:: Raw data ::

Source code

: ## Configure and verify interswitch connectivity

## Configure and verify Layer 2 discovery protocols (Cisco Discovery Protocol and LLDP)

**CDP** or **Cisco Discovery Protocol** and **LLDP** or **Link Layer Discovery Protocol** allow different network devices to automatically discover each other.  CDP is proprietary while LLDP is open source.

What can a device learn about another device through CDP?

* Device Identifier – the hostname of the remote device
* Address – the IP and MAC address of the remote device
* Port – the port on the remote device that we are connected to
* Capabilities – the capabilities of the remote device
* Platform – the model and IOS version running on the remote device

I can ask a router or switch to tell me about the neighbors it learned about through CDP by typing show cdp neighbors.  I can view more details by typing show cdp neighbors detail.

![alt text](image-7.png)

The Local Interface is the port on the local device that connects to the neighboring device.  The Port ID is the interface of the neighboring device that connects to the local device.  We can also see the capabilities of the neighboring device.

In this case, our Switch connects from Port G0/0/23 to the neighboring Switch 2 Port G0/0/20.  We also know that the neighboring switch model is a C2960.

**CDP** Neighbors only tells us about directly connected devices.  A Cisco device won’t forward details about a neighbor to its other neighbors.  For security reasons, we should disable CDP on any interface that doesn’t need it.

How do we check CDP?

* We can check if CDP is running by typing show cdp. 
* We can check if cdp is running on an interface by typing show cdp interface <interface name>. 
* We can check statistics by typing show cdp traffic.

:::

Description of the task
Please copy every line in the entries where "Discovery" appears.

Completed exercise
## Configure and verify Layer 2 discovery protocols (Cisco Discovery Protocol and LLDP)
**CDP** or **Cisco Discovery Protocol** and **LLDP** or **Link Layer Discovery Protocol** allow different network devices to automatically discover each other.  CDP is proprietary while LLDP is open source.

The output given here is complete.